ABOUT THIS EXERCISE => Each line in the listing below that contains "bulma" should be returned.

EXERCISE MATERIALS =>
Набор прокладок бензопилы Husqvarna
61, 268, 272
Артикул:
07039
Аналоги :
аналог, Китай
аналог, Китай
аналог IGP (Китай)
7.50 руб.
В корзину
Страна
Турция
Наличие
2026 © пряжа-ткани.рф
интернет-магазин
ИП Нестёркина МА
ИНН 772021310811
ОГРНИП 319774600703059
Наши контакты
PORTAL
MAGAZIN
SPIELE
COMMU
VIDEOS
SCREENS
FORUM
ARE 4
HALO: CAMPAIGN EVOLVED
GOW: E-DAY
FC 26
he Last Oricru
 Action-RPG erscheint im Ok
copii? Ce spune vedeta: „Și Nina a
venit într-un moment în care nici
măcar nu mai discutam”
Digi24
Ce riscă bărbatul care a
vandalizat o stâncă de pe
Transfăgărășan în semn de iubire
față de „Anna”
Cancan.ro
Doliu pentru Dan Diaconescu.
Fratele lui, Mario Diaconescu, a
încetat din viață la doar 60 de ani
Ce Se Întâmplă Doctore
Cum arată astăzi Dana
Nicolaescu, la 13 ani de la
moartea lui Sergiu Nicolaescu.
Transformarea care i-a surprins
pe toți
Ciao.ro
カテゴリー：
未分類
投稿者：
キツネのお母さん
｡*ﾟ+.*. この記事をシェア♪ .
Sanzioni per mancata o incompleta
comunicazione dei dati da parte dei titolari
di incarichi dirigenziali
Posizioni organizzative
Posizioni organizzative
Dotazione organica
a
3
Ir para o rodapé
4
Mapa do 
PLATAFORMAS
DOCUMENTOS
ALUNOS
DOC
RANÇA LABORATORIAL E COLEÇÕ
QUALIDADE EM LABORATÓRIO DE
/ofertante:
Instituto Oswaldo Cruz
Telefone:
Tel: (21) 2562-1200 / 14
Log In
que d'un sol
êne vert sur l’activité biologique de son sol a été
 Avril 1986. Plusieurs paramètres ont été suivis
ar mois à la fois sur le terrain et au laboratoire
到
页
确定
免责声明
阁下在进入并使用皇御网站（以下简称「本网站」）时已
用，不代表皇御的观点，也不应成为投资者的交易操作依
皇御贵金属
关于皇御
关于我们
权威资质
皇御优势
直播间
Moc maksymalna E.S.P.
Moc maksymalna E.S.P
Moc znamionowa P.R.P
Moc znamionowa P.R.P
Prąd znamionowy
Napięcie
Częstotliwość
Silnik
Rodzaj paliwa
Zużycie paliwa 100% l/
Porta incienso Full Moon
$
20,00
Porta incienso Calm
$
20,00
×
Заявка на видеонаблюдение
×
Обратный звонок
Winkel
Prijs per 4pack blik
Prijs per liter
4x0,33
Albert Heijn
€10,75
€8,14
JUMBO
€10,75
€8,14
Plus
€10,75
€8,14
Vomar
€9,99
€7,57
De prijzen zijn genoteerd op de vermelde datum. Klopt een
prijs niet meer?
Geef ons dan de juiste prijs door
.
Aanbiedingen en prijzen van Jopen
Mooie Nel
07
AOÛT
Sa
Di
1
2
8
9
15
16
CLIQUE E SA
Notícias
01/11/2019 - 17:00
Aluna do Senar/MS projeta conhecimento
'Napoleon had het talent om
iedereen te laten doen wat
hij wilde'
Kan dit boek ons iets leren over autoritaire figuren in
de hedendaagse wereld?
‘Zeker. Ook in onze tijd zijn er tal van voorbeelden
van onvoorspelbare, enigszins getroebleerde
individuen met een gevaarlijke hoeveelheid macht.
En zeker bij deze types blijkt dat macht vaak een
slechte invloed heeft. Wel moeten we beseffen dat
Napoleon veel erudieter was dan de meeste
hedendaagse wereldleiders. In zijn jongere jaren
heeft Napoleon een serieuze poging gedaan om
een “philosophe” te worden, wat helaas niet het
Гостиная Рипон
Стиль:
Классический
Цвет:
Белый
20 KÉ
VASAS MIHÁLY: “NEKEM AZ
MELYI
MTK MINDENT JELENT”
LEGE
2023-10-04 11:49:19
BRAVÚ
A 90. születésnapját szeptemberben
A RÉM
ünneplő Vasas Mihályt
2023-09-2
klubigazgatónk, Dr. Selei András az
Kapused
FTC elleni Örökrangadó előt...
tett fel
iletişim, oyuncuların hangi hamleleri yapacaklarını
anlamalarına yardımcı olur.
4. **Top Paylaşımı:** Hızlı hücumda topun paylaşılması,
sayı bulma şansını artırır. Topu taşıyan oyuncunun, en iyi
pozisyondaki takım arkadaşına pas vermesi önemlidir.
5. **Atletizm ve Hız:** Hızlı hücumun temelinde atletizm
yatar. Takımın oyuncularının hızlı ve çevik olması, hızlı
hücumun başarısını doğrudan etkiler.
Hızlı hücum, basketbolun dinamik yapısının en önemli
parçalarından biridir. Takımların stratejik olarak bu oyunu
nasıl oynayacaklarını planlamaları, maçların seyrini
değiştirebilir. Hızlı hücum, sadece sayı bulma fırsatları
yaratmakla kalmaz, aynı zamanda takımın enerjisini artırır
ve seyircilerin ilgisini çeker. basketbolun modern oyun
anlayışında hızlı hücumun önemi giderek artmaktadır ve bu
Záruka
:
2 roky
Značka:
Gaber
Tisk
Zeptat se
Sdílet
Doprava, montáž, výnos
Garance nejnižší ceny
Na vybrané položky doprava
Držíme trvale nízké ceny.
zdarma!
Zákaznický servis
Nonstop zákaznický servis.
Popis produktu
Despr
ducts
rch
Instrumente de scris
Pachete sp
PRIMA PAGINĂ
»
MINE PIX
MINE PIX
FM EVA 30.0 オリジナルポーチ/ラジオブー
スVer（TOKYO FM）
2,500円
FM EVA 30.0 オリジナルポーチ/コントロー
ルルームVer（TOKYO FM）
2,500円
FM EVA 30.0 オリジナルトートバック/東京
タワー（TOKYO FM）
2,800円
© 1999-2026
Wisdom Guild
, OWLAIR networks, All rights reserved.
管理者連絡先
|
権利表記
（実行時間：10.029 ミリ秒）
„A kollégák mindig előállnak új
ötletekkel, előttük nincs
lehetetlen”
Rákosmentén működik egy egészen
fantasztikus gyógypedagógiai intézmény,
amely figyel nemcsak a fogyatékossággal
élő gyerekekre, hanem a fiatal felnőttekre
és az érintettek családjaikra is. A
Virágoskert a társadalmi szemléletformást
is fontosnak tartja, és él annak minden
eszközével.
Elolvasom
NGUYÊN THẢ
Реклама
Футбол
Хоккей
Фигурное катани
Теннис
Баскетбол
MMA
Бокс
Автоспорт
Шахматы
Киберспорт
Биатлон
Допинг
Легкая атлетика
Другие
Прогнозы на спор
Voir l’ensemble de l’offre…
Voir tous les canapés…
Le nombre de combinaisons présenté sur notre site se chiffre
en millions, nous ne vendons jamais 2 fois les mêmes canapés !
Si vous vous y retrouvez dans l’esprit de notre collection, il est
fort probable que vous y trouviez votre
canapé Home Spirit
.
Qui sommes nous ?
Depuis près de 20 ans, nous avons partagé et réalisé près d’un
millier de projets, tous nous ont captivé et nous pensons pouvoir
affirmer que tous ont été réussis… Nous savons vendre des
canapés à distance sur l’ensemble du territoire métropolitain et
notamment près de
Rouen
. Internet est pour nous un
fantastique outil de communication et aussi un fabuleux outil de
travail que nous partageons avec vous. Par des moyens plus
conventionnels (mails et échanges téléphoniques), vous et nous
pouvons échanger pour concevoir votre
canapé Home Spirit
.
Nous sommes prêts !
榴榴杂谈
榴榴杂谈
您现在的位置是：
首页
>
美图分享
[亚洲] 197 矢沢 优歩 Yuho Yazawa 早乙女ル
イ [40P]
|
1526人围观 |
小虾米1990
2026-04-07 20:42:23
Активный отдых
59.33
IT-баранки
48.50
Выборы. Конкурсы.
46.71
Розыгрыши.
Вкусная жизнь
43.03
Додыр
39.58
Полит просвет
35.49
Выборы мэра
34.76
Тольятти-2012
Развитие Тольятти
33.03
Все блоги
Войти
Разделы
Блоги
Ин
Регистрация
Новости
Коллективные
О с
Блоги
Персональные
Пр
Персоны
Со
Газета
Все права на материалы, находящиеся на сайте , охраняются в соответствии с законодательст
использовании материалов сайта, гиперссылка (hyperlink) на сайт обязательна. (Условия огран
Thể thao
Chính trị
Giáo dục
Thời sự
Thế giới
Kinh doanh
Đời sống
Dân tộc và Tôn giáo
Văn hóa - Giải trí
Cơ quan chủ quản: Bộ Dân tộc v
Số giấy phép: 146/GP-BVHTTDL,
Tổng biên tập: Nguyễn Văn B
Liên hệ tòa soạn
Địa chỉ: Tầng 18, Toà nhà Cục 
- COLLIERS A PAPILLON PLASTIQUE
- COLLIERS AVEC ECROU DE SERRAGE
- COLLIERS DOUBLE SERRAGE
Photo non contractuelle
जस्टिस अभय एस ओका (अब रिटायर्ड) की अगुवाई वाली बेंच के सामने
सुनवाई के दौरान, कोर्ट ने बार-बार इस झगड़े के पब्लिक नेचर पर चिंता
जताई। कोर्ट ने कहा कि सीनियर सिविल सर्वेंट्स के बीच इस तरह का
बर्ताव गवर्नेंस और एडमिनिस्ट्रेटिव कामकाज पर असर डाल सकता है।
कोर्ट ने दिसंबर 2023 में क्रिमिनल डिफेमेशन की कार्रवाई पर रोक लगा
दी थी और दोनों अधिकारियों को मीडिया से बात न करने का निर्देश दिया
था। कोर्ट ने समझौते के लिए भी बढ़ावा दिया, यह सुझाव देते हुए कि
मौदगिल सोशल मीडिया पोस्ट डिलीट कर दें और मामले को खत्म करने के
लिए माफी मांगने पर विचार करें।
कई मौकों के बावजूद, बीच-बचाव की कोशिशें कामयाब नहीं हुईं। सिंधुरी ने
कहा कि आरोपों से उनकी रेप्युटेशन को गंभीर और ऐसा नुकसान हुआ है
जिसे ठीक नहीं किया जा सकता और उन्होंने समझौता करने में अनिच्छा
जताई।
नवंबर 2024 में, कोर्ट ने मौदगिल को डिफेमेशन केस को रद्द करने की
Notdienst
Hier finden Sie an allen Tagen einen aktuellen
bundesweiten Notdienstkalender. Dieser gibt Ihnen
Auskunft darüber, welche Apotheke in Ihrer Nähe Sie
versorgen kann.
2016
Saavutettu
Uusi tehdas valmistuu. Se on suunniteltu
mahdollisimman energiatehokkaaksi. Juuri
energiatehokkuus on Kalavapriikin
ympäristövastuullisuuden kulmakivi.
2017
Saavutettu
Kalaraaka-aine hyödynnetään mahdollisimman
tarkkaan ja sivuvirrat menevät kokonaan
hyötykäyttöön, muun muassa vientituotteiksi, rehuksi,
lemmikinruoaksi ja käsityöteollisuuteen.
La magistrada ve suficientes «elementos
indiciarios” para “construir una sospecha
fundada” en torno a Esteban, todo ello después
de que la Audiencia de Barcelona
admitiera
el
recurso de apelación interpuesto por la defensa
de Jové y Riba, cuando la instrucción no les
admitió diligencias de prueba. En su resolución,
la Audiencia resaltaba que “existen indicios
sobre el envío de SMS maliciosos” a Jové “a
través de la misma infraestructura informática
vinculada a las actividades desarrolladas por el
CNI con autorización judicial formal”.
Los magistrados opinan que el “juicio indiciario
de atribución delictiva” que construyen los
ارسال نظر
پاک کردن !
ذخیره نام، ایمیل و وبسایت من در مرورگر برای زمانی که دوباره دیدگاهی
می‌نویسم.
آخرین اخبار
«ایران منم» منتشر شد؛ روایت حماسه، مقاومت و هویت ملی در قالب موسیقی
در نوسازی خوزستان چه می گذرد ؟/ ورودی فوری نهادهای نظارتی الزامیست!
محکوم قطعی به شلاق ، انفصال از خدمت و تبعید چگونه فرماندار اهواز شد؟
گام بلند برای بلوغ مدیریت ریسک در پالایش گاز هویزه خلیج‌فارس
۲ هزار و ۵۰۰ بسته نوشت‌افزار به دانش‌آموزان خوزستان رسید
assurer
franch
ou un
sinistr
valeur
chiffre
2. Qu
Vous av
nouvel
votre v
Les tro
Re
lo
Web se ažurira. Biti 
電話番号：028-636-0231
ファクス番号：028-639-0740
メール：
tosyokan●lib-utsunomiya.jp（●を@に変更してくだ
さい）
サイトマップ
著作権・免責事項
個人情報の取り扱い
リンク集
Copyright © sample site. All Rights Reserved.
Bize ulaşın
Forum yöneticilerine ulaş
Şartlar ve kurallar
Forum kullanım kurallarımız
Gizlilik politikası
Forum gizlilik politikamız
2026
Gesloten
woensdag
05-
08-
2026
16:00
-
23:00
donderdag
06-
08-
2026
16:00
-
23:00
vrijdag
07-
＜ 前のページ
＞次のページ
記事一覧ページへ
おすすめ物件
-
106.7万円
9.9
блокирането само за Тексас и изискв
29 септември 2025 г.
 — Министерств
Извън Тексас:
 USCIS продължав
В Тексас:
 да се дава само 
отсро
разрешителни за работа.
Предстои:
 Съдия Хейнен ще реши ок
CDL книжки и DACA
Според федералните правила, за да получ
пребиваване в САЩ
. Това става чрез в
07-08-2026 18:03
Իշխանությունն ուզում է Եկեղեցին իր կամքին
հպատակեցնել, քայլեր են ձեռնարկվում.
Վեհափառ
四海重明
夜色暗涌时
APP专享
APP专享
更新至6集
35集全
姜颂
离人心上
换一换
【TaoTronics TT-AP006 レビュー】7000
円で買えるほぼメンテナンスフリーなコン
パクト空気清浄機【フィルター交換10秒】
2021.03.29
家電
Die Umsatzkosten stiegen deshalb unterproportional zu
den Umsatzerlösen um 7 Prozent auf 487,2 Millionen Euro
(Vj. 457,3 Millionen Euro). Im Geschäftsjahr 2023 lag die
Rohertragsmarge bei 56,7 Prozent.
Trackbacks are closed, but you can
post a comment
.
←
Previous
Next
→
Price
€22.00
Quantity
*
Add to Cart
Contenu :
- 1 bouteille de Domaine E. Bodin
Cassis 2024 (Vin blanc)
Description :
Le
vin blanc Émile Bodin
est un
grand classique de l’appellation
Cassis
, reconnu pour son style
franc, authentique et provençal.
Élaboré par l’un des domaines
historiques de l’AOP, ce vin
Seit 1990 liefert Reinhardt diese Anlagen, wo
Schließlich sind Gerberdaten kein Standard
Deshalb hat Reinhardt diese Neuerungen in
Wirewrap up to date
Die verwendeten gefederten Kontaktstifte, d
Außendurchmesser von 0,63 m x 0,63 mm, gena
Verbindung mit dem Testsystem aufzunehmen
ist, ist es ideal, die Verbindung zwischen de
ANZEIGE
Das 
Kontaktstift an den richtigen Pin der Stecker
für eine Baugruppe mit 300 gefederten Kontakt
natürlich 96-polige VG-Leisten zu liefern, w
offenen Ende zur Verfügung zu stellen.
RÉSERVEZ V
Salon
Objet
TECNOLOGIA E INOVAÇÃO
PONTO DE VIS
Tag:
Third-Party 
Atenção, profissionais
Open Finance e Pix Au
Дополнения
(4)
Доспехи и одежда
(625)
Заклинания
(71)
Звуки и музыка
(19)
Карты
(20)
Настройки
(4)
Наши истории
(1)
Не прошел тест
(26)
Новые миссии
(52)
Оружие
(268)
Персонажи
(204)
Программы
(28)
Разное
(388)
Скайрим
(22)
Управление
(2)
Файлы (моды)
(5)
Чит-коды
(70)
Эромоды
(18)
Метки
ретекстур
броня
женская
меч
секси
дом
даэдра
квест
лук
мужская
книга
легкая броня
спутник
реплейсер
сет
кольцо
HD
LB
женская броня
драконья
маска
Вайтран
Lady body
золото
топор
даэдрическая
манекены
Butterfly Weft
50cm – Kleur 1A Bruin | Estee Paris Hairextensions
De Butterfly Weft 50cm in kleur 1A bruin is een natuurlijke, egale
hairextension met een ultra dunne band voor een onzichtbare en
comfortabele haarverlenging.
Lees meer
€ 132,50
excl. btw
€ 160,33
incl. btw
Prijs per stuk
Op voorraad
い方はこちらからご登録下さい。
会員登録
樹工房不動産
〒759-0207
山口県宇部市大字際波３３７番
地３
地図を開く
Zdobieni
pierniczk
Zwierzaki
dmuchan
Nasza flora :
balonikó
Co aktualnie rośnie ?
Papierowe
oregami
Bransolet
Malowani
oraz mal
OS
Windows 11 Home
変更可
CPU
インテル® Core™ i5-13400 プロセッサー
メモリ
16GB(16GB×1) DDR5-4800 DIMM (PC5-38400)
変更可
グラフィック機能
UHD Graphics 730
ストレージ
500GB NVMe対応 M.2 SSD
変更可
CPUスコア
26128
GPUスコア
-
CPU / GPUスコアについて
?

THE ANSWER =>
sayı bulma şansını artırır. Topu taşıyan oyuncunun, en iyi
değiştirebilir. Hızlı hücum, sadece sayı bulma fırsatları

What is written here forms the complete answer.